I feel I'm rambling my dear - I am not eloquent, like you, but thank you for making me feel, even though I really didn't want to.

xo

Ida Mae said...

as a new parent, crimes like these have hit me in a much more deeper, realy way. Not that they didn't before, but in a more, punched in the gut way.

I pray her family can find peace.

~Ida Mae
http://www.treeswillbend.com

Annie said...

Hi Maggie,
You are a compassionate person, and I know you would be feeling the pain for Chelsea's family, even if she was not a student at your son's high school. I'm sure that makes it even all the harder, having this happen so close to your home and your family's heart. Someone here said, not to let the pain swallow you, so you can be there for your sons and daughter. Educating your own children without scaring them, and loving them is your place to start, as well as whatever else, over time, you can. Unfortunately, we can't change the world all at once, just one little bit at a time for the better.

Bethany said...

I'm glad you wrote this, it's not BLAHBLAHBLAH at all. But I can imagine how you're feeling when even your semi colon feels painful. Please let yourself write this stuff out. The way you described that kind of loss and grief made me hold my breath. So frighteningly true. Thank you for just telling your truth, for feeling so deeply. That is right and good.

freckletree said...

so agreed. what a beautiful girl and i am horrified every time that i see her face on the screen.

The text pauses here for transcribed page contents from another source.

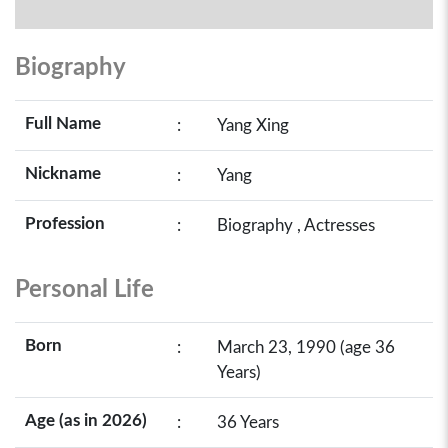
Biography
Full Name
:
Yang Xing
Nickname
:
Yang
Profession
:
Biography , Actresses
Personal Life
Born
:
March 23, 1990 (age 36
Years)
Age (as in 2026)
:
36 Years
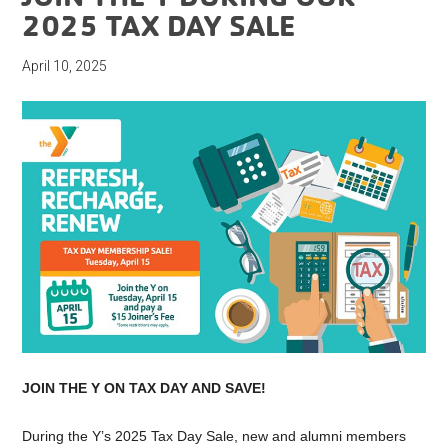
2025 TAX DAY SALE
April 10, 2025
JOIN THE Y ON TAX DAY AND SAVE!
During the Y’s 2025 Tax Day Sale, new and alumni members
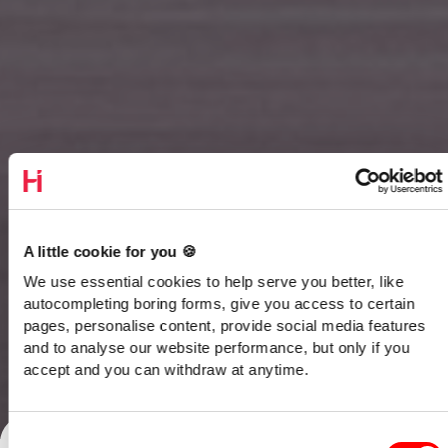
A little cookie for you 🍪
We use essential cookies to help serve you better, like
autocompleting boring forms, give you access to certain
pages, personalise content, provide social media features
and to analyse our website performance, but only if you
accept and you can withdraw at anytime.
Talk to our team
Consent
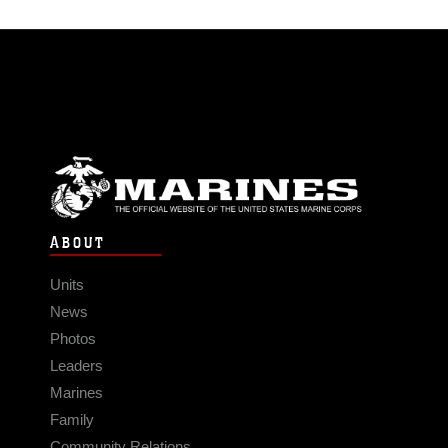
ABOUT
Units
News
Photos
Leaders
Marines
Family
Community Relations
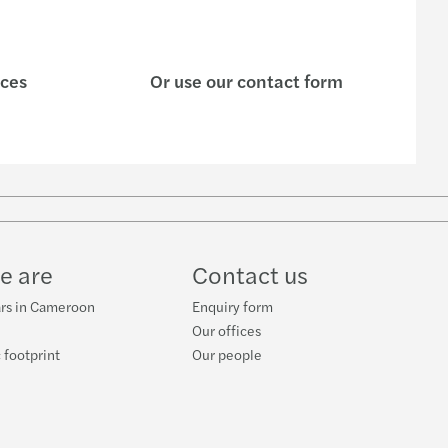
ices
Or use our contact form
e are
Contact us
ars in Cameroon
Enquiry form
Our offices
 footprint
Our people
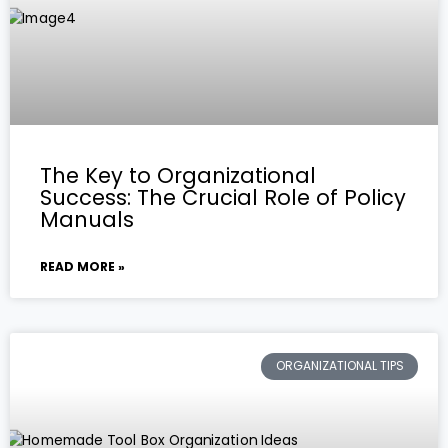
The Key to Organizational
Success: The Crucial Role of Policy
Manuals
READ MORE »
ORGANIZATIONAL TIPS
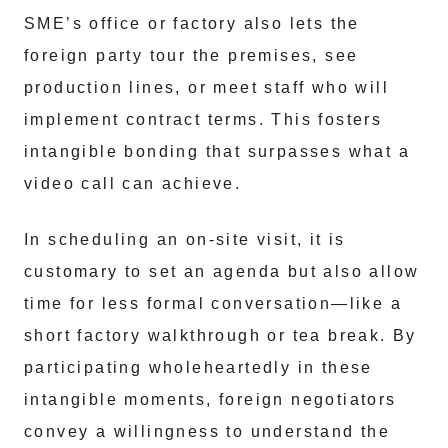
SME’s office or factory also lets the
foreign party tour the premises, see
production lines, or meet staff who will
implement contract terms. This fosters
intangible bonding that surpasses what a
video call can achieve.
In scheduling an on-site visit, it is
customary to set an agenda but also allow
time for less formal conversation—like a
short factory walkthrough or tea break. By
participating wholeheartedly in these
intangible moments, foreign negotiators
convey a willingness to understand the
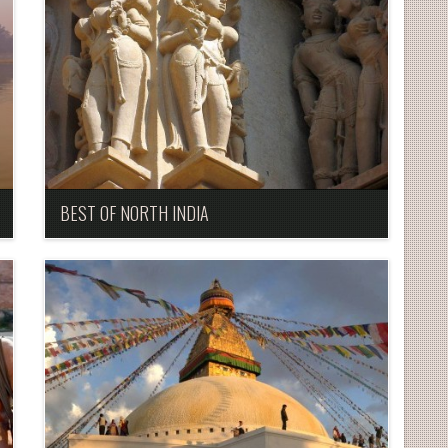
BEST OF NORTH INDIA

i have 2 toddlers. girls. i am mortified.

there is no answer. there is no peace in this. there is only horror.

i do not believe in god. but i agree, prayer is a moving and undeniably powerful thing. and you are helping by caring. and by praying.

thank you for encouraging me to do the same.

Beth said...

To take action makes us feel less helpless in the face of such evil.
And when you do something to help and ease the pain of others, your pain diminishes somewhat, too.

Jason, as himself said...

But the fact that you wrote these words means something. It means a lot that another human being that she didn't even know was affected so deeply by her murder.

If people didn't feel like you do, then our civilization would be completely screwed.

Darcy said...

it's so sad and scary. i can't even fathom the kind of evil it takes for this to be done. it feels so close too. i live near RB as well. All this makes me want to scratch the face off of any sexual predator, to make them stay in jail forever that they may not touch my daughters, my neighbors, my fellow strangers. i watched a special on jaycee recently too and i wish the system would change--these two guys should of stayed in prison when they were there! it's maddening.

Chaos and love said...

"I heard the news today, ohh boyyyyy"


Amber. The beauty it conjers. I can. not. believe.

Chelsea. Fantastic. spirit. I can. not. believe.

Ohh. Maggie.

anymommy said...

You really see people. Don't call your empathy, blah, blah, blah.

It's awful. Her death is awful. There aren't words in our language for it.

Caroline said...

Not blah, blah, blah at all.

True, sometimes we alone can't comfort..but I do believe the collective thoughts and prayers of people who feel the pain we suffer can help carry us through the darkest hours.

I have known people who were sick and suffering say that they could actually FEEL the prayers from the people who loved them.

But, it's not just about prayer, action is important too. And not only are you taking action in this particular circumstance, but you have reached out and bared your soul, and shown empathy for other human beings, and that in itself is such beautiful and moving thing.

My grandmother had six children all stair-steps in age. She lost two of them (my beloved aunt and uncle) in tragic circumstances, both in their young adulthoods. She once said something like --there is a word for a man that has lost his wife (a Widower), a word for a wife that has lost her husband (Widow) and a word for a child that has lost his parents (an Orphan) but that there was no word for a parent that lost a child.

Maggie May said...

I suppose you- most- have heard that they found Amber's body, a 14 year old girl in my town who has been missing just over a year. they found her a half hour drive from where Chelsea was. so... it goes. let's pray this man is the one who did these things and that he is locked away for life, so as not to ever hurt any innocent person again.